A teologia cristã mantém consistentemente unidas certas verdades que parecem querer se desmantelar: Jesus é totalmente Deus e totalmente homem. As pessoas são pecadoras e criadas à imagem de Deus. A igreja é local e universal.

No entanto, apesar do que afirmamos, na prática, nós, cristãos, muitas vezes não conseguimos andar e mascar chiclete ao mesmo tempo. Em vez de mantermos duas verdades em tensão, tendemos a pender para um lado ou para outro, e assim as distorcemos nesse processo. Tratamos Jesus como um ser invulnerável e transcendente ou como um mero profeta. Falamos dos seres humanos como se estivessem tão degradados que não fossem capazes de nada além de pecar ou como se estivesse quase tudo bem com eles, tirando algumas arestas. Pensamos na igreja como se não passasse de uma seita pessoal ou minimizamos a congregação local.

Os teólogos evangélicos têm feito um grande trabalho nas áreas da cristologia, antropologia e eclesiologia, respectivamente, a fim de recuperar essas três tensões verdadeiras. Contudo, há uma quarta tensão ainda a ser recuperada: todos os pecados nos arruínam, mas nem todos os pecados nos arruínam igualmente.

Para começo de conversa, sejamos claros: o pecado, por menor que seja, é uma coisa séria. E só é expiado pela obra de Deus em Jesus Cristo. Mas dizer que Cristo é o único que expia todos os pecados é diferente de dizer que todos os pecados causam em nós o mesmo tipo de estrago.

Material do exercício
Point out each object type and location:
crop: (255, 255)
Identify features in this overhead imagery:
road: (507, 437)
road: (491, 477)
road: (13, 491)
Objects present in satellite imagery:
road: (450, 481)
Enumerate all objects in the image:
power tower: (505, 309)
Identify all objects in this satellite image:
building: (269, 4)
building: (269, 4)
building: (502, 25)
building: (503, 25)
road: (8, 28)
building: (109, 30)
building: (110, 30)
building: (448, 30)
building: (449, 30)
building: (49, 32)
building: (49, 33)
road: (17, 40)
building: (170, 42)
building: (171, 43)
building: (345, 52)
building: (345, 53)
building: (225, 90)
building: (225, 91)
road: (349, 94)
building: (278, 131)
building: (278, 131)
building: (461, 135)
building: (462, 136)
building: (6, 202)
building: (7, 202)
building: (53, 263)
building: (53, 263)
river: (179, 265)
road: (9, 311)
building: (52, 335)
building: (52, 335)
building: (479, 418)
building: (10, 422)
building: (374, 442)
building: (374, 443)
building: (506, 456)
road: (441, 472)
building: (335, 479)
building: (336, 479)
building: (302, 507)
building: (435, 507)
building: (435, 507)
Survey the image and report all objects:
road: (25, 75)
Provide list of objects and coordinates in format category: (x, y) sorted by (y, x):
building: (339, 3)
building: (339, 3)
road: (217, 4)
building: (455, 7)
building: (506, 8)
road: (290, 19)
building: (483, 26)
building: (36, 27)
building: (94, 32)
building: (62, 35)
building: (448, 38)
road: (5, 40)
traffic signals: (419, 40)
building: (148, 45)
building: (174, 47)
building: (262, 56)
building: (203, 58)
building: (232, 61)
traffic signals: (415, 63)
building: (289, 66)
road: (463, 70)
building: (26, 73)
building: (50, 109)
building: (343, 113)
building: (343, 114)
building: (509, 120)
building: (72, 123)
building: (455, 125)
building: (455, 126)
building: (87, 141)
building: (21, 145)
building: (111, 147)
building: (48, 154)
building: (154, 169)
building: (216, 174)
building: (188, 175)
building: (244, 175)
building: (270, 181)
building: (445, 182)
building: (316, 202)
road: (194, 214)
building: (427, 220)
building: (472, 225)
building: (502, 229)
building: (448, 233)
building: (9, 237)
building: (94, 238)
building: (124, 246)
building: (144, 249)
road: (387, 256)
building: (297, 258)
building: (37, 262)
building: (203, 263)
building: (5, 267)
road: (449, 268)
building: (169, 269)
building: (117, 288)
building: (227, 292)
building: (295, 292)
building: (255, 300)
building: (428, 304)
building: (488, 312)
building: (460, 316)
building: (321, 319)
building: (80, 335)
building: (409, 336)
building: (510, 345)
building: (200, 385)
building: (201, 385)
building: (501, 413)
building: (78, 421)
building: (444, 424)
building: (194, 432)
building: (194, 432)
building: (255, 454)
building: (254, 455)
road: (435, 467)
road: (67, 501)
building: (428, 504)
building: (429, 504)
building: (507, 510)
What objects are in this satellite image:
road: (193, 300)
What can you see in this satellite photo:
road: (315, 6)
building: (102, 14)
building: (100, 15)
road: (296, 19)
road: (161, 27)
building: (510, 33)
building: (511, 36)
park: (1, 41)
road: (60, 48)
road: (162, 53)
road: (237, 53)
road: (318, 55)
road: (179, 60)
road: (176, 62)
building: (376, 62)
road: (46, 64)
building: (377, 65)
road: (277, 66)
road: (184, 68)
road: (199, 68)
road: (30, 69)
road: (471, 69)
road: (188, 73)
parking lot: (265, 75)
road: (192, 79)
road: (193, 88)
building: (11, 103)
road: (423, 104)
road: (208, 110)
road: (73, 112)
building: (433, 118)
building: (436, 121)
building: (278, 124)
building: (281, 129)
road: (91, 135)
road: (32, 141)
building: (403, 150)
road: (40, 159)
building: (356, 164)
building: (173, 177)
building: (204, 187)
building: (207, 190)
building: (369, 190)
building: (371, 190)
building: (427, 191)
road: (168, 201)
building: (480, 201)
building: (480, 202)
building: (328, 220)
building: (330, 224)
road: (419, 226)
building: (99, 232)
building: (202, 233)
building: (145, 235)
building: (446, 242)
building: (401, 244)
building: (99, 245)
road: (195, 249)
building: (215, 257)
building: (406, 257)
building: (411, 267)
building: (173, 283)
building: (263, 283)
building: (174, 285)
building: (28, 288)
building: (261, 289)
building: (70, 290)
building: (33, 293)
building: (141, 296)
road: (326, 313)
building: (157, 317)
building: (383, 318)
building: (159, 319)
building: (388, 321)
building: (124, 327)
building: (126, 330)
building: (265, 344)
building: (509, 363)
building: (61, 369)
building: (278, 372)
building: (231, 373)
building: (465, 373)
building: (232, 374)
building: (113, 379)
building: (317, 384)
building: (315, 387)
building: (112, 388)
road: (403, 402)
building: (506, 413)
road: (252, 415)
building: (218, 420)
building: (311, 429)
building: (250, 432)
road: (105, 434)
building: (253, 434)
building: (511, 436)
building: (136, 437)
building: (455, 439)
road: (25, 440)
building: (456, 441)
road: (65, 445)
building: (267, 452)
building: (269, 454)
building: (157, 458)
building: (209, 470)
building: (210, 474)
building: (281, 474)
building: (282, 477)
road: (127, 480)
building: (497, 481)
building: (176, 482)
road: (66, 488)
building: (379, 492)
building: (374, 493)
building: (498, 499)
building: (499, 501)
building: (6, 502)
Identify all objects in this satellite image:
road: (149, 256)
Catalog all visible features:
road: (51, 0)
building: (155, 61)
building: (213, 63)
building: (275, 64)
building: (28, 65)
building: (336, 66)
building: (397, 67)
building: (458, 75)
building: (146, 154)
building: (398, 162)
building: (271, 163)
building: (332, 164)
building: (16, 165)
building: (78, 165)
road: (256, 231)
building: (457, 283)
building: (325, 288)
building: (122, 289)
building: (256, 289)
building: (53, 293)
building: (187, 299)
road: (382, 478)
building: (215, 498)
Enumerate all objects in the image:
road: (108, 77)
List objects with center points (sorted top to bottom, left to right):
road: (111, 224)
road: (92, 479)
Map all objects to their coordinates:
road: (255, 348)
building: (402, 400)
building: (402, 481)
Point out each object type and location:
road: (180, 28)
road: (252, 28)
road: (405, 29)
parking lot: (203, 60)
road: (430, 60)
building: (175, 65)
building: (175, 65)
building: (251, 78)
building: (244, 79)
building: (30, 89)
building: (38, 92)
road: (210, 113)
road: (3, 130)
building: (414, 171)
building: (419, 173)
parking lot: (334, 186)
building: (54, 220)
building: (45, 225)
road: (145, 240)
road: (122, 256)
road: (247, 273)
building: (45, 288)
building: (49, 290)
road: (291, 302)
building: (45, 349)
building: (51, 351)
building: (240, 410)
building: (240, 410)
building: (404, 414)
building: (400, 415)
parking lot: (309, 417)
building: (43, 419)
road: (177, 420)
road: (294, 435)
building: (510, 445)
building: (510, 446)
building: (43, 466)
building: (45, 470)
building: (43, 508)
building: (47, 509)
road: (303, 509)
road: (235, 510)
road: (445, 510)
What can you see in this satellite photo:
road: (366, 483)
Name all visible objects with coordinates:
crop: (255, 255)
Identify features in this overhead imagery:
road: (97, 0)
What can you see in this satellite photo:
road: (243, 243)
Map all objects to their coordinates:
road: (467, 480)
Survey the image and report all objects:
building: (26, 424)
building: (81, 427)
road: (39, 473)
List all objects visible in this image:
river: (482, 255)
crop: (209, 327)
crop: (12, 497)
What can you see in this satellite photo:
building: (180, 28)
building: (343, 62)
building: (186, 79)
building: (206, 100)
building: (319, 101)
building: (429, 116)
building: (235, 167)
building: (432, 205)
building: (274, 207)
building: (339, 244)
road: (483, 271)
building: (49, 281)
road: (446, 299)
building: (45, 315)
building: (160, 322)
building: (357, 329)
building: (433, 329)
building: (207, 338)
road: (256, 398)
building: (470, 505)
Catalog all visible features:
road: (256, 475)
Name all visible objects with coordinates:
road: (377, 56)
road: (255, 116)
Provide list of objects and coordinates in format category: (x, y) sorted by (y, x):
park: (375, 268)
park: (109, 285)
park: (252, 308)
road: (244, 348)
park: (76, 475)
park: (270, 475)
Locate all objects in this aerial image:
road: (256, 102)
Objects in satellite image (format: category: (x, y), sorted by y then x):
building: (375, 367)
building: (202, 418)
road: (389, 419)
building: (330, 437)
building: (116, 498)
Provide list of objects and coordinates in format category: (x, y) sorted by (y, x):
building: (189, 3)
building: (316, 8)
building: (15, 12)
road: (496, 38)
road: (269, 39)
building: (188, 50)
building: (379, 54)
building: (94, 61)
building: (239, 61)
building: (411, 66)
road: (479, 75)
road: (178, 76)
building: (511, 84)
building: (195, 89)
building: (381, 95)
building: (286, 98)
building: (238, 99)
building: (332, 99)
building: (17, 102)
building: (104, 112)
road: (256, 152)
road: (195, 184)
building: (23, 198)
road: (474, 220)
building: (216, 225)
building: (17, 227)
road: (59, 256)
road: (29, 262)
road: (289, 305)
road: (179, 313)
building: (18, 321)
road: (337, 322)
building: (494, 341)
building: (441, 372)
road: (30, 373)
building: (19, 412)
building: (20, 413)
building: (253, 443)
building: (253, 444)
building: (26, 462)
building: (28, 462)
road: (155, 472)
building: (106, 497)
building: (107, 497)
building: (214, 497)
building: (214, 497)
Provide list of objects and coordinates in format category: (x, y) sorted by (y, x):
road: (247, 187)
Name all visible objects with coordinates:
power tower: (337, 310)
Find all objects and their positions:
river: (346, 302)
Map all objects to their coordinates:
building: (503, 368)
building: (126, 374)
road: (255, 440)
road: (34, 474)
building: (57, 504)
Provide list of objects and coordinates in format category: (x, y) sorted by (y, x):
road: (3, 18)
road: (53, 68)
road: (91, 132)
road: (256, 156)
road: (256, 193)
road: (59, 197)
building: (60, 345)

O que fazer
1. Reescreva as linhas da listagem começando no início da listagem e terminando na linha que contém "power tower: (505, 309)", incluindo as que não trazem coordenadas, e desloque em -76 cada coordenada das respostas.
2. Continue, por favor, o texto sobre o pecado a partir do ponto em que ele termina.

Respostas do exercício
1.
Point out each object type and location:
crop: (179, 179)
Identify features in this overhead imagery:
road: (431, 361)
road: (415, 401)
road: (-63, 415)
Objects present in satellite imagery:
road: (374, 405)
Enumerate all objects in the image:
power tower: (429, 233)

2.
Todos os pecados ferem o pecador e geram estragos ao nosso redor. No entanto, as Escrituras consistentemente retratam os pecados que cometemos como sendo diferentes, não apenas quanto ao efeito que têm sobre os outros, mas diante de Deus. No âmbito da Lei, por exemplo, são dados remédios sociais diferentes para pecados diferentes, assim como sacrifícios diferentes (Levítico 4; Êxodo 21). Nem todo sacrifício requer um boi ou uma cabra. Às vezes uma pomba já serve. Nos Profetas e em Provérbios, Deus faz distinção, e até mesmo prioriza certos pecados acima de outros, e explica as diferenças entre pecados intencionais e não intencionais (Provérbios 6.16-19; Ezequiel 45.20).

Jesus coloca a blasfêmia contra o Espírito Santo em uma categoria própria (Mateus 12.31) e diz que alguns pecados nos aproximam do fogo do inferno (Mateus 5.22). Paulo também diz que os pecados que cometemos contra o nosso próprio corpo causam tipos específicos de danos que outros pecados não causam (1Coríntios 6.17-19).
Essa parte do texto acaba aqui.